◆ Page excerpt:
• • • •

No 3 Wet End - the wet end machine wire of the No. 3 machine (of four machines)
No 3 Wet End - the wet end machine wire of the third of four machines
The ‘rag crisis’ was serious and The Times newspaper even offered a reward for a solution. “We solved it because we were very entrepreneurial; using material like hessian sacks,” Cropper says. “We weren’t able to make a fine, white paper so we added dye to it, which is how we got into coloured paper. Like all good company developments you respond to your environment.”

This specialisation was the first of two key developments in the Cropper company story. Changes in the raw commodity drove the next change.

Paper needs wood pulp, a cyclical commodity. “The main reason we have survived is that the board recognised in the late ‘80s that papermaking alone was too volatile and we needed to diversify,” Cropper says. While all the pulp comes from sustainable sources, “there is a new paradigm in buying practices now” he says. “The Chinese strategically purchase large quantities, manipulating the market.”

Biography: Mark Cropper

1996 – University of Edinburgh, MA in English Literature
2001-04 – Joins Johnson Matthey and researches the fuel cell industry.
2003-04 – Writes and publishes Cropper plc’s history, ‘The Leaves We Write On’.
2004-08 – Joins corporate financiers Turquoise Associates. Raises capital for new energy start-ups and establishes Turquoise Capital.
2006 – Joins the board of James Cropper plc
2010 – Becomes chairman, James Cropper plc
Son of Sir James Cropper KCRVO, Lord Lieutenant of Cumbria, who he succeeded as chairman of James Cropper plc in 2010.

Mark is managing director of Ellergreen Hydro, a hydro-electric project developer and a director of Ellergreen, Ellergreen Tidal and Logan Gill Hydro. He is an industry champion for the “Make it in Great Britain” campaign. Mark splits his time between the paper mills in Burneside and his London office. He is married and has two children.

Until the 1950s, British papermaking had been isolated. This fragmented, old school industry got a nasty shock when Britain joined the European Free Trade Area and was introduced to the Nordic block’s modern processes. “Suddenly it was exposed to huge Scandinavian plants, where trees went in at one end and paper came out the other,” Cropper says. “It was disastrous, a huge block was wiped out.” From the mid-1960s to 1970s many mills closed. The 1990s were not as bad but the last decade has seen many more closures. “This is why in the last year I’ve found myself doing more and more government lobbying.”

Essential changes followed: the business modernised then diversified. “Between £40m-£50m was spent, mainly through the 1980s, on renewing the whole business – mills, capital equipment, new treatment processes. Since then we have an average capex spend of £3 million a year.” The company strategy, Cropper says, has always been to reinvest heavily in the business. It is publically listed on the AIM market, but “the majority shareholding is family, which clearly helps a lot when reinvesting.”

Two new businesses were established, and both have been essential to keep Cropper plc in the global paper chain. James Cropper Converting applies a vast range of finishes to the raw coloured paper – sticking, embossing, impregnating, surface finishing. Paper samples in his office feel like silk, another like rubber. Cropper is a world leader in picture mount board. “Most of it is chemically inert to museum quality,” says Mark. It also makes the highest quality digital grade paper, and fire retardant board was developed after the Kings Cross rail disaster. “We try to do it all – but an identifiable trend across the business is that we push the boundaries of what paper can do.”

• • • •

◆ Recorded data:
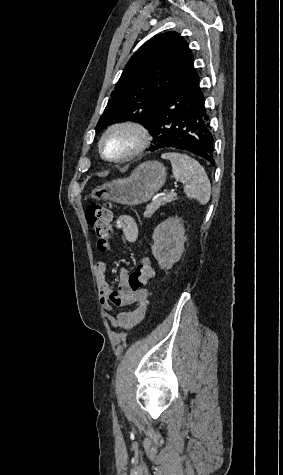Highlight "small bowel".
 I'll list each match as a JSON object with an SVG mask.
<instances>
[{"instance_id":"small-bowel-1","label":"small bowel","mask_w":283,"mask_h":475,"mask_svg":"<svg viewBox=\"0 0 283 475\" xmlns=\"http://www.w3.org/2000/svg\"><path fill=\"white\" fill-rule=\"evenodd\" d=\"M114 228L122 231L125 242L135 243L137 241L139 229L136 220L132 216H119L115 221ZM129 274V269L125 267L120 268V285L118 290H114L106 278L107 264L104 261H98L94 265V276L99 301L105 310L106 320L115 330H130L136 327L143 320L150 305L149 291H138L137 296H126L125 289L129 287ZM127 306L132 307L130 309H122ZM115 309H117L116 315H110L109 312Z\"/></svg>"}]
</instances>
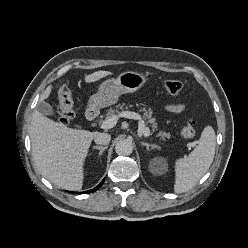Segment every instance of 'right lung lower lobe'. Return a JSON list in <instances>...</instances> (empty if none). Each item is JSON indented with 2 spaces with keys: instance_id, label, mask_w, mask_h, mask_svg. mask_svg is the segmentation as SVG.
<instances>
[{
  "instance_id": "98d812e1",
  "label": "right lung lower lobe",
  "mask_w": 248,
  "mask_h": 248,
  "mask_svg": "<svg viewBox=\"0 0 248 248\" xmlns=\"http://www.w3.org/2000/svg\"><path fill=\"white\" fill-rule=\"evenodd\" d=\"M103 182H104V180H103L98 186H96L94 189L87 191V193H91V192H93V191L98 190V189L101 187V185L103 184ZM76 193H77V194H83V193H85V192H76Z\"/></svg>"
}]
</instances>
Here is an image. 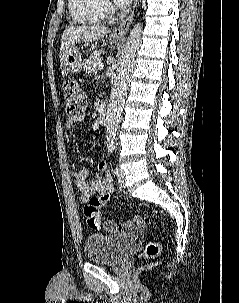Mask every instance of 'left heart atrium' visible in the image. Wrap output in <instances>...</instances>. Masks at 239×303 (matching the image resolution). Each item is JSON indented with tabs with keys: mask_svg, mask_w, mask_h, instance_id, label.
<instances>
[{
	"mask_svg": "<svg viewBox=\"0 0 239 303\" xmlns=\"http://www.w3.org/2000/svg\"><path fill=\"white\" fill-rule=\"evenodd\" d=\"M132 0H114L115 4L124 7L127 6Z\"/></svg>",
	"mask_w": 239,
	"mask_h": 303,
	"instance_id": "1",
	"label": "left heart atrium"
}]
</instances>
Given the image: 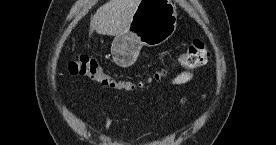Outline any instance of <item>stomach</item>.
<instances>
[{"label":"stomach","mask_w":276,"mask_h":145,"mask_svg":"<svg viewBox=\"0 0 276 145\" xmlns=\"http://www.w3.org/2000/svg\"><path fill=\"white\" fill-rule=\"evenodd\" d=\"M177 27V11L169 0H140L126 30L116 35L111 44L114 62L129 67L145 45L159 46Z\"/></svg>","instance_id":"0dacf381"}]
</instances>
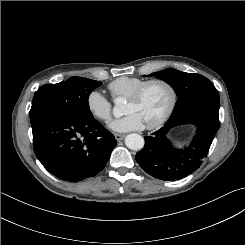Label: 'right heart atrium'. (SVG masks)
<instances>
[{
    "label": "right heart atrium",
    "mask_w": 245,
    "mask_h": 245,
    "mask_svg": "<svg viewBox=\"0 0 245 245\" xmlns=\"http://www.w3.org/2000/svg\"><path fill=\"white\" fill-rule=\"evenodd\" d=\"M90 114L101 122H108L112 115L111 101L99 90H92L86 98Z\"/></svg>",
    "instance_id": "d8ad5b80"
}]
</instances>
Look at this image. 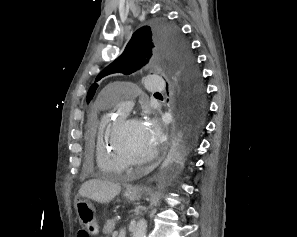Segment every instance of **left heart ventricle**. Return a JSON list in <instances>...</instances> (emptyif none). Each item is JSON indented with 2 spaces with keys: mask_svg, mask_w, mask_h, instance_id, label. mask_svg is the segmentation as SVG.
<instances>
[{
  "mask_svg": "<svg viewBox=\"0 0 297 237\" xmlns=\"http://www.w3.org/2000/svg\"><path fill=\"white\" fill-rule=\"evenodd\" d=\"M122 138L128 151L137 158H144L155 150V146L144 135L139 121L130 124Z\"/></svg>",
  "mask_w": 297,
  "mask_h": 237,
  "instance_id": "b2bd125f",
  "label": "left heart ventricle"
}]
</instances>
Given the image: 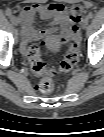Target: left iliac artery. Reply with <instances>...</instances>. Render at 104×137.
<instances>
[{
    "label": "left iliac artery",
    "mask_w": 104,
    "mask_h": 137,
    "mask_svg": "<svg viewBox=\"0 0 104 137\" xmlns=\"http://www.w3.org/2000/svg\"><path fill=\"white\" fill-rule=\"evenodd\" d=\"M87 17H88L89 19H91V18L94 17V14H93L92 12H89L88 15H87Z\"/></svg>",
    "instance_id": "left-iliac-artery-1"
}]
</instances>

• • • •

◆ Requests:
1. In the Cropper article, what event led to the development of fire retardant board?
2. Retype the part of the Cropper article between "2003-04 – Writes" and "establishes Turquoise Capital.", inclusive.

◆ Solutions for each task:
1. The Kings Cross rail disaster.

2.
2003-04 – Writes and publishes Cropper plc’s history, ‘The Leaves We Write On’.
2004-08 – Joins corporate financiers Turquoise Associates. Raises capital for new energy start-ups and establishes Turquoise Capital.